The Hoosiers are coming to Lexington, and there’s nothing John Calipari can do about it.

It may not carry the same emotional stakes as it does on the hardwood, or even the gridiron. But the potential for Indiana and Kentucky to renew one of the more underrated rivalries in college sports on the diamond adds plenty of intrigue to this weekend’s Lexington NCAA Baseball Regional.

And that will have to do for now, because it’s become impossible for the sides to get together without NCAA intervention.

The Hoosiers and Wildcats met annually in football from 1987-2005, playing for the Bourbon Barrel trophy until 1999. Starting with the first meeting in 1893, it’s the rare evenly matched rivalry for a pair of historical football also-rans. Indiana leads the all-time series with an 18-17-1 record.

But the teams haven’t played since that final meeting in 2005.

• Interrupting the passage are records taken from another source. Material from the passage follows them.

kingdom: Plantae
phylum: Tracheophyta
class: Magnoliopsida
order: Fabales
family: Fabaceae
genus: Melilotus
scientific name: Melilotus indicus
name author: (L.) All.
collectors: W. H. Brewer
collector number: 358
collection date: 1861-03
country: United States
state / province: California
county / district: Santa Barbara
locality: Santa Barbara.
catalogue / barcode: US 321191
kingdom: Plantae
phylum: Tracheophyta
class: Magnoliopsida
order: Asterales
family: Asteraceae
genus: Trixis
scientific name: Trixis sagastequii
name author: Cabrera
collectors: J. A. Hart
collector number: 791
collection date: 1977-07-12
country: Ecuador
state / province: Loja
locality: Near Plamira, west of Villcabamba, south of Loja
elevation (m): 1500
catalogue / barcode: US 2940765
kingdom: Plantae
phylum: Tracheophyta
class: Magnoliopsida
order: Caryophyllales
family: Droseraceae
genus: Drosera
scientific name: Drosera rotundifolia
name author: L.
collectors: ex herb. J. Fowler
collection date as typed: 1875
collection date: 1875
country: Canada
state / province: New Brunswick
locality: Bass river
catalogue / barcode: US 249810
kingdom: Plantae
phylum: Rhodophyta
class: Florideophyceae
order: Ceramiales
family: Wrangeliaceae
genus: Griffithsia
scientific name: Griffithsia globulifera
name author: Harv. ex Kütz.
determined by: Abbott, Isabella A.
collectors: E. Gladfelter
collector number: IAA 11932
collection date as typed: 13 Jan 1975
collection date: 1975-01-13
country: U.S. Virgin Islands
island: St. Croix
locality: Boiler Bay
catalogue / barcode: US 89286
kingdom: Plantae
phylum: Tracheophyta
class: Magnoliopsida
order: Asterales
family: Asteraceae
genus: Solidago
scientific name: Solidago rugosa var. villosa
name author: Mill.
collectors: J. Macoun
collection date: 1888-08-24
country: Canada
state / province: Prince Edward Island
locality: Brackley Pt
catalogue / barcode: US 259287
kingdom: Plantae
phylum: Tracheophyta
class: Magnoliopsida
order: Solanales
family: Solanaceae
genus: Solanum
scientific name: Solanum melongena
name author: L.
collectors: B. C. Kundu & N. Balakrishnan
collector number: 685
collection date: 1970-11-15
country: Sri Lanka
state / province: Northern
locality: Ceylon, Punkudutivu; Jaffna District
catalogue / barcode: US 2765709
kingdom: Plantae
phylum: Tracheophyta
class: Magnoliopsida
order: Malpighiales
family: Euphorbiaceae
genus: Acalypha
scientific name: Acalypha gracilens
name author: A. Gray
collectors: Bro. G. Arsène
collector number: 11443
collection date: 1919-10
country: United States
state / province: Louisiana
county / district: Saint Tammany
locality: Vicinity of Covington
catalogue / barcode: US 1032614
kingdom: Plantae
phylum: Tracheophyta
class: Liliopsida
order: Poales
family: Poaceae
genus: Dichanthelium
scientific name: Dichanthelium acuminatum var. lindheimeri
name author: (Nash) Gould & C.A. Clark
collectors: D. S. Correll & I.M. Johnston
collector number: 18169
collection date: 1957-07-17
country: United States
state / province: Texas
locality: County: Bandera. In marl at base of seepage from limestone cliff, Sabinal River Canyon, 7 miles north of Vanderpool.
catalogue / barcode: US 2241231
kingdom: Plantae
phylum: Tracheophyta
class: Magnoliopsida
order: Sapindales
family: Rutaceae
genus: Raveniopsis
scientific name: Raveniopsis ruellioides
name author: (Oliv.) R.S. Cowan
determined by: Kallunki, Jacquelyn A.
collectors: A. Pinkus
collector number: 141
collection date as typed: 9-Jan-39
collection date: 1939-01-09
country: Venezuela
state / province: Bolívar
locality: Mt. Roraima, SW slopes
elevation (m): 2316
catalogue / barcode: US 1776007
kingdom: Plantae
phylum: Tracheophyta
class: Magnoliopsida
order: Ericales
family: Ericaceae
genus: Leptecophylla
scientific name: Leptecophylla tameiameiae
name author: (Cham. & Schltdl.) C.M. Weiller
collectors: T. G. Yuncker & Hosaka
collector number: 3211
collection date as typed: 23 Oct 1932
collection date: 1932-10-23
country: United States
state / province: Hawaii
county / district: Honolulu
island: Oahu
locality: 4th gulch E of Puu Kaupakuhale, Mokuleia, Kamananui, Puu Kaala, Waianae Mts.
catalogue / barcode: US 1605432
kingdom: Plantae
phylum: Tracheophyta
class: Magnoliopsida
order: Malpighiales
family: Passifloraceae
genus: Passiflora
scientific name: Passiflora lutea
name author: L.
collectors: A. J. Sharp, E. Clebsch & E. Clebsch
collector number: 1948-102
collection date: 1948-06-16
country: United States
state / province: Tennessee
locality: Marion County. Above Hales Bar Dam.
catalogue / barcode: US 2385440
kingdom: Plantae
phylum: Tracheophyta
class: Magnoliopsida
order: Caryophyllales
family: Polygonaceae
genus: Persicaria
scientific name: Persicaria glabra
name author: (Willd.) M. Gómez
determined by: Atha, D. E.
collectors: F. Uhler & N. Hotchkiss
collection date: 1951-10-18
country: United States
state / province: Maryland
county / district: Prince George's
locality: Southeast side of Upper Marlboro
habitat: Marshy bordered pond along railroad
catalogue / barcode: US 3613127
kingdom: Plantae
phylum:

At least it’s understandable.

Wildcats are guaranteed an annual Power 5 nonconference game with a more meaningful rival in Louisville. And with Indiana playing 9 conference games, the Hoosiers need to be selective about their nonconference schedule. Guaranteeing 1 of 3 games to the same nonconference opponent is bad business.

The football rivalry was a mostly modern phenomenon, going on hiatus from 1927-67 before picking up steam over the next 20 years. It would be nice to see the Hoosiers and Cats get back together, say, 4 times a decade. But it’s not a necessity.

For the basketball rivalry to lie dormant, though, is a crime against college sports.

In the Hoosier State, they like to say “In 49 other states, it’s just basketball. But this is Indiana.”

Hate to be the bearer of bad news, but that’s not quite truth in advertising.

Sure, they also love horse racing in the Bluegrass State. But Kentucky’s mania for basketball is every bit as potent as Hoosier Hysteria. At the grassroots level, these are likely the 2 best basketball states in the country.

You see it fleshed out in the form of the Indiana-Kentucky High School All-Star Games, which have been played annually since 1939. Countless future IU and UK stars have played in the game. But they’re no longer playing each other once they get to IU or UK.

Cal takes his ball and goes home

Christian Watford’s 2011 buzzer-beater over the No. 1 Wildcats is Indiana basketball’s most iconic moment since its 2002 Final Four appearance. But little did Watford realize he was sinking the rivalry at the same time he sank the shot.

After the defeat, Kentucky coach John Calipari insisted on only continuing the series if the teams played at Lucas Oil Stadium. Indiana wanted to continue the home-and-home setup, even if it likely meant taking some lumps at Rupp Arena. Unable to see eye-to-eye, a game that was played every year since 1969 was discontinued.

Calipari’s stated rationale was that he only wanted to take the Cats to nonconference venues that would help simulate an NCAA Tournament atmosphere.

That’s a dodge, of course.

Beating Kentucky — 10 years ago, anyway — gave Indiana a path back into national relevance. Cal has no desire for Indiana to be nationally relevant. Avoiding the Hoosiers can help prolong that process.

Indiana is on its third coach since the series ended. There has been some smoke about Calipari and Mike Woodson trying to renew things, but thus far no fire.

Indiana and Kentucky have met twice in the NCAA Tournament since Watford’s shot, with each side winning a game. But even that hasn’t happened since 2016.

Which leaves fans on both sides of the Ohio River turning their lonely eyes to baseball.

Rivalry renewed?

For these reasons, beating Kentucky for a regional championship would be especially sweet for Indiana fans. The program doesn’t have a bigger nonconference rival. And in this scenario, absence has not made the heart grow fonder.

But as with anything Indiana-Kentucky, there’s a catch.

In this case, it’s that there’s no guarantee of the Cats and Hoosiers crossing paths this weekend.

Indiana isn’t even favored to win its first-round game. The Hoosiers are the No. 3 seed in the regional, opening with No. 2 West Virginia. The Mountaineers were in line to host a regional until dropping their final 5 games.

If the West Virginia team from the rest of the season shows up, the Hoosiers have a heck of a test on their hands.

There’s also a chance of things getting spoiled by a far more unlikely rival.

Kentucky opens with Ball State. If the Cardinals pull off the upset, IU might end up facing an in-state foe that will bring a little-brother chip on its shoulder.

Or the Hoosiers and Cardinals might meet in the elimination round. Which means Indiana could potentially visit Lexington without ever playing Kentucky.

Given how dormant the rivalry is, that somehow feels like the inevitable outcome. But if Indiana and Kentucky finally do cross paths, it will likely remind us that it should be happening much more often.